Going round some of the major urban markets, the price for a bag of rice is now pegged at least D1,500, while a 20-litre gallon of oil costs almost D2,000. A bag of onion, sugar and other food commodities have all risen overnight. This has even left tongues-wagging over the skyrocketing nature of foodstuffs as Muslims feast of Ramadan fast approaches.
Some traders shared that the reason for charging extra for these essential commodities is the increased prices in the international market. But that cannot be justified.
However, one thing for certain is that the prices of food items have risen much more in the local market than in the international market. Even in local markets some traders are in the habit of increasing their food prices whenever they feel without even considering the international markets.
So they just take the hike in the international market as an excuse to charge higher prices for their commodities.
We therefore call on the government to look into this greedy market misconduct by some traders and ensure that sanity prevails in the business sector. The locals have longed to cry and yet their plights have not been addressed or have fallen on deaf ears.

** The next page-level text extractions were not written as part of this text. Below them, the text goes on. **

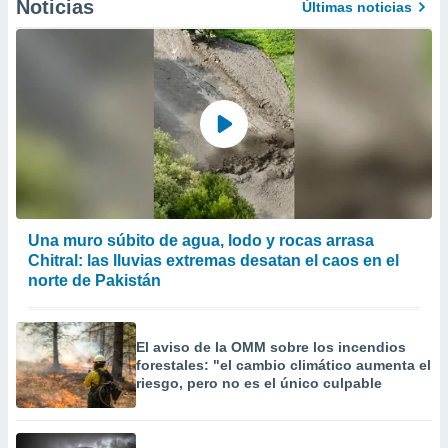
Noticias
Últimas noticias
Una muro súbito de agua, lodo y rocas arrasa
Chitral: las lluvias extremas desatan el caos en el
norte de Pakistán
El aviso de la OMM sobre los incendios
forestales: "el cambio climático aumenta el
riesgo, pero no es el único culpable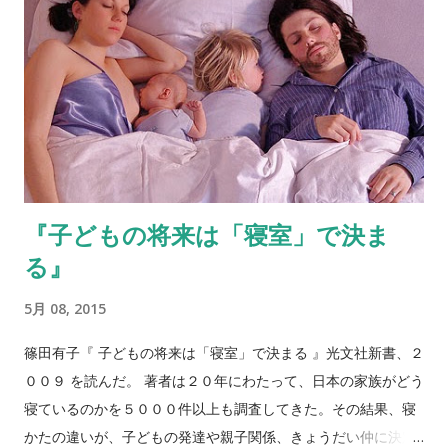
せつ罪7年）の期間がそれぞれ経過していれば、被害者が「泣き
寝入り」するしかないケースもある。 幼少期〜児童期の虐待体
験は、子どもの心と脳に大きな影響を与える。青年や成人にな
ってからも、精神的な問題やパーソナリティ、対人関係の問題
などの要因となりうる。 これまでの研究では、子ども時代の
虐待やトラウマは、青年や成人になってからも、抑うつや不安
障害、非行や犯罪などの行動化を引き起こすリスクファクター
であることが示唆されている。 多くの被虐待児は大人になれば
『子どもの将来は「寝室」で決ま
逃れられ、自由になれるという希望にしがみついている。しか
る』
し強要的コントロールという環境の中で形成された人格は成人
の生活によく適応できない。児童虐待経験者は基本的信頼、自
5月 08, 2015
立およびイニシアティヴに基本的な問題を積み残したままであ
る。児童虐待経験者は自己管理、認知と記憶、自己規定および
篠田有子『 子どもの将来は「寝室」で決まる 』光文社新書、２
安定した人間関係を形成する能力に大きな欠陥があるというハ
００９ を読んだ。 著者は２０年にわたって、日本の家族がどう
ンディキャップを負って、自立と親密関係とを確立するという
寝ているのかを５０００件以上も調査してきた。その結果、寝
成人期初期の仕事に近づく。児童虐待経験者は依然その児童期
かたの違いが、子どもの発達や親子関係、きょうだい仲に決定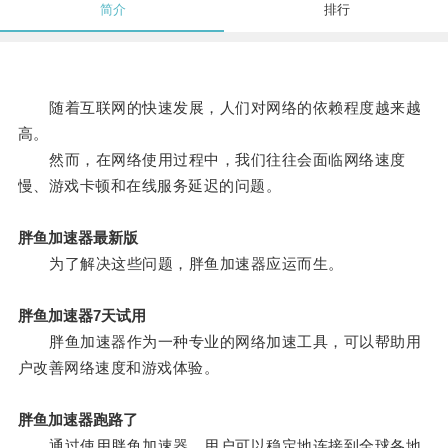
简介
排行
随着互联网的快速发展，人们对网络的依赖程度越来越
高。
然而，在网络使用过程中，我们往往会面临网络速度
慢、游戏卡顿和在线服务延迟的问题。
胖鱼加速器最新版
为了解决这些问题，胖鱼加速器应运而生。
胖鱼加速器7天试用
胖鱼加速器作为一种专业的网络加速工具，可以帮助用
户改善网络速度和游戏体验。
胖鱼加速器跑路了
通过使用胖鱼加速器，用户可以稳定地连接到全球各地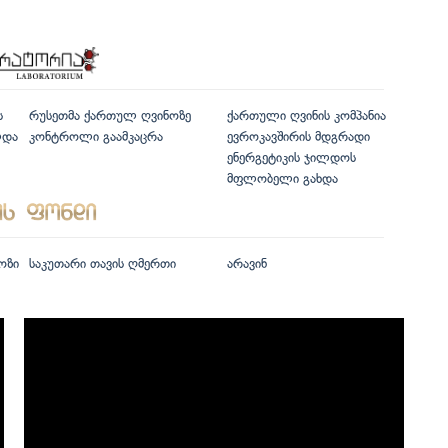
ს
რუსეთმა ქართულ ღვინოზე
ქართული ღვინის კომპანია
ლდა
კონტროლი გაამკაცრა
ევროკავშირის მდგრადი
ენერგეტიკის ჯილდოს
მფლობელი გახდა
ოზი
საკუთარი თავის ღმერთი
არავინ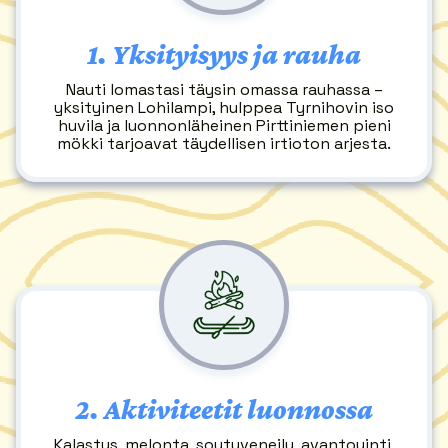
1.
Yksityisyys ja rauha
Nauti lomastasi täysin omassa rauhassa –
yksityinen Lohilampi, hulppea Tyrnihovin iso
huvila ja luonnonläheinen Pirttiniemen pieni
mökki tarjoavat täydellisen irtioton arjesta.
2.
Aktiviteetit luonnossa
Kalastus, melonta, soutuveneily, avantouinti,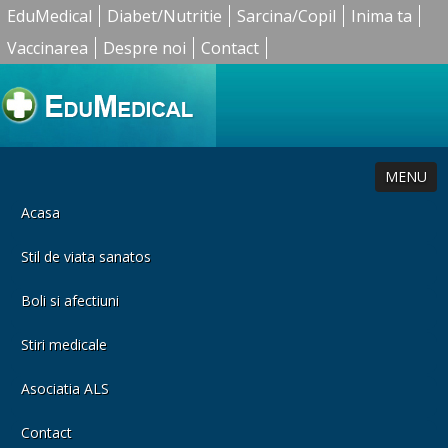
EduMedical
Diabet/Nutritie
Sarcina/Copil
Inima ta
Vaccinarea
Despre noi
Contact
MENU
Acasa
Stil de viata sanatos
Boli si afectiuni
Stiri medicale
Asociatia ALS
Contact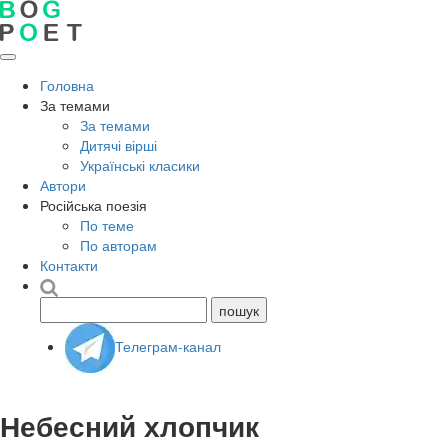
Головна
За темами
За темами
Дитячі вірші
Українські класики
Автори
Російська поезія
По теме
По авторам
Контакти
Телеграм-канал
Небесний хлопчик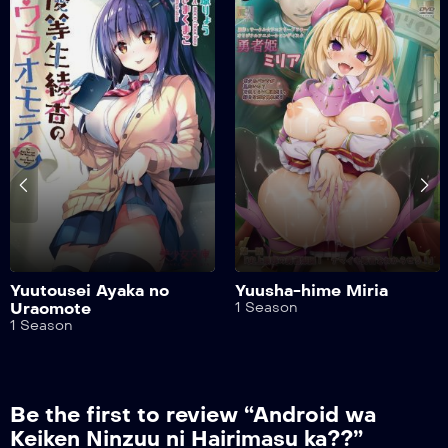
Yuutousei Ayaka no
Yuusha-hime Miria
Uraomote
1 Season
1 Season
Be the first to review “Android wa
Keiken Ninzuu ni Hairimasu ka??”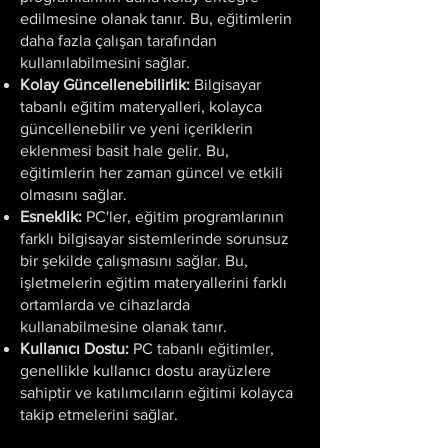
edilmesine olanak tanır. Bu, eğitimlerin
daha fazla çalışan tarafından
kullanılabilmesini sağlar.
Kolay Güncellenebilirlik:
Bilgisayar
tabanlı eğitim materyalleri, kolayca
güncellenebilir ve yeni içeriklerin
eklenmesi basit hale gelir. Bu,
eğitimlerin her zaman güncel ve etkili
olmasını sağlar.
Esneklik:
PC'ler, eğitim programlarının
farklı bilgisayar sistemlerinde sorunsuz
bir şekilde çalışmasını sağlar. Bu,
işletmelerin eğitim materyallerini farklı
ortamlarda ve cihazlarda
kullanabilmesine olanak tanır.
Kullanıcı Dostu:
PC tabanlı eğitimler,
genellikle kullanıcı dostu arayüzlere
sahiptir ve katılımcıların eğitimi kolayca
takip etmelerini sağlar.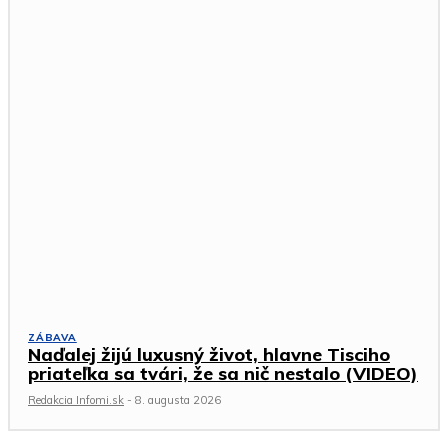
ZÁBAVA
Naďalej žijú luxusný život, hlavne Tisciho
priateľka sa tvári, že sa nič nestalo (VIDEO)
Redakcia Infomi.sk
-
8. augusta 2026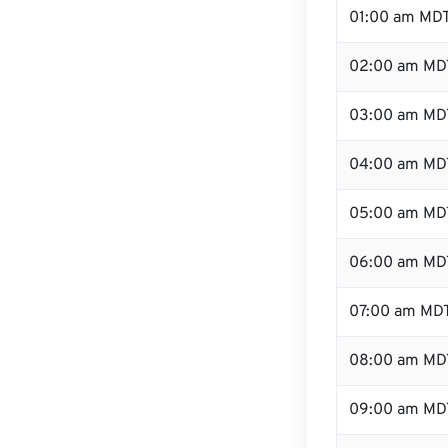
01:00 am MD
02:00 am MD
03:00 am MD
04:00 am MD
05:00 am MD
06:00 am MD
07:00 am MD
08:00 am MD
09:00 am MD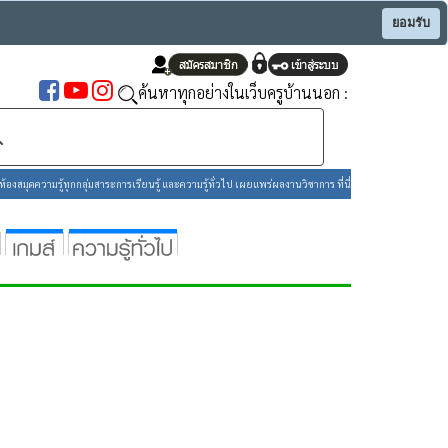
ยอมรับ
ค้นหาทุกอย่างในเว็บครูบ้านนอก :
องสมุดความรู้ทุกกลุ่มสาระการเรียนรู้ และความรู้ทั่วไป เผยแพร่ผลงานวิชาการ ที่นี่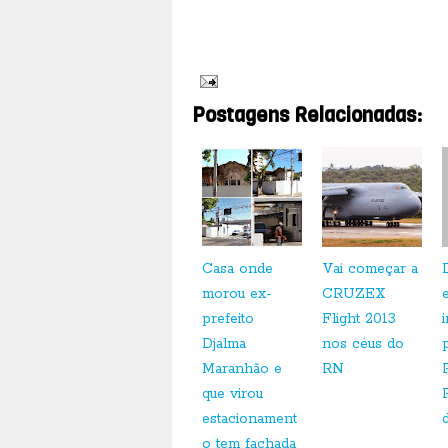
Postagens Relacionadas:
Casa onde
Vai começar a
morou ex-
CRUZEX
prefeito
Flight 2013
Djalma
nos céus do
Maranhão e
RN
que virou
estacionament
o tem fachada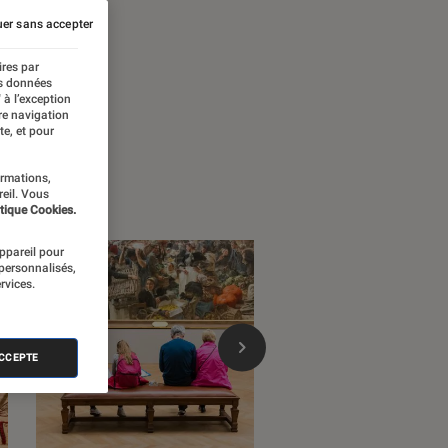
er sans accepter
ires par
es données
 à l’exception
re navigation
te, et pour
ormations,
reil. Vous
tique Cookies.
appareil pour
 personnalisés,
rvices.
ACCEPTE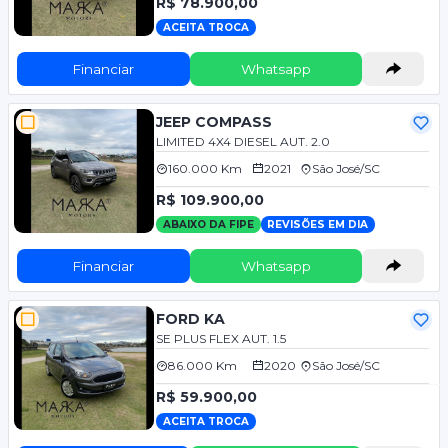
R$ 78.900,00
ACEITA TROCA
Financiar
Whatsapp
JEEP COMPASS
LIMITED 4X4 DIESEL AUT. 2.0
160.000 Km
2021
São José/SC
R$ 109.900,00
ABAIXO DA FIPE
REVISÕES EM DIA
Financiar
Whatsapp
FORD KA
SE PLUS FLEX AUT. 1.5
86.000 Km
2020
São José/SC
R$ 59.900,00
ACEITA TROCA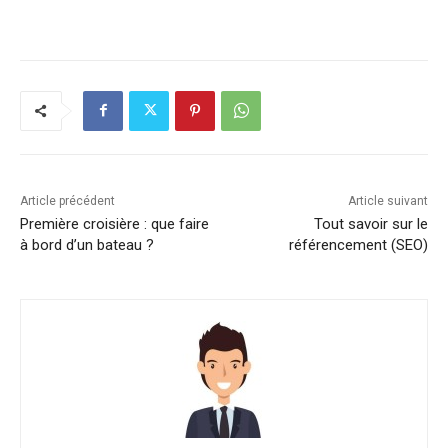
Article précédent
Article suivant
Première croisière : que faire
Tout savoir sur le
à bord d’un bateau ?
référencement (SEO)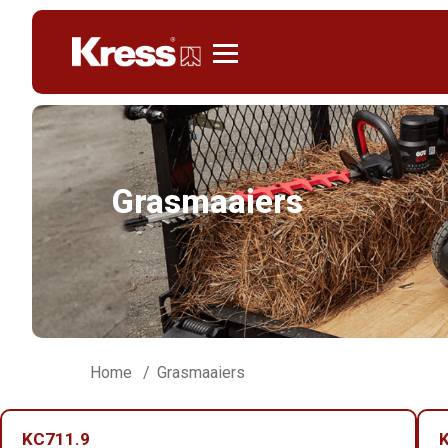
Kress
Grasmaaiers
Home
Grasmaaiers
KC711.9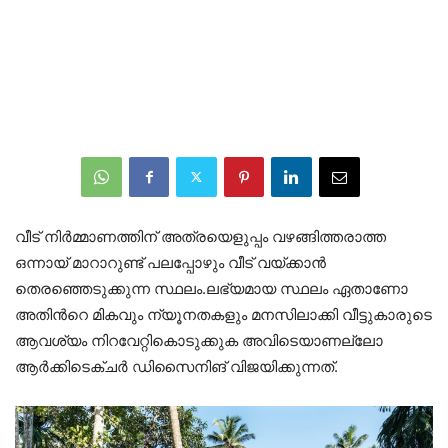
വീട് നിർമ്മാണത്തിന് അത്രയെളുപ്പം വഴങ്ങിത്തരാത്ത
ഒന്നായ് മാറാറുണ്ട് പലപ്പോഴും വീട് വയ്ക്കാൻ
തെരഞ്ഞെടുക്കുന്ന സ്ഥലം.ലഭ്യമായ സ്ഥലം ഏതാണോ
അതിൻറെ മികവും ന്യൂനതകളും മനസിലാക്കി വീട്ടുകാരുടെ
ആവശ്യം നിറവേറ്റികൊടുക്കുക അവിടെയാണല്ലോ
ആർക്കിടെക്ചർ ഡിസൈനിങ് വിജയിക്കുന്നത്.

The Covid-19 pandemic can be used as a tool to exploit consumers by violating the government prices of basic food.
Government should also look into the depreciation of the dalasi against major currencies like the US dollar, Euro and others, which is increasing the import cost of different commodities.
The Gambia will always remain vulnerable to import-induced inflation because of its reliance on external markets for key commodities. As a result, the only way for the country to get out of this vicious cycle—which also includes depending on other countries to make sound financial decisions and devise a paradigm shift by investing in agro-food companies and industries.
Government should also encourage involvement in providing some essential commodities from its own stock to people who are struggling in the form of government aid.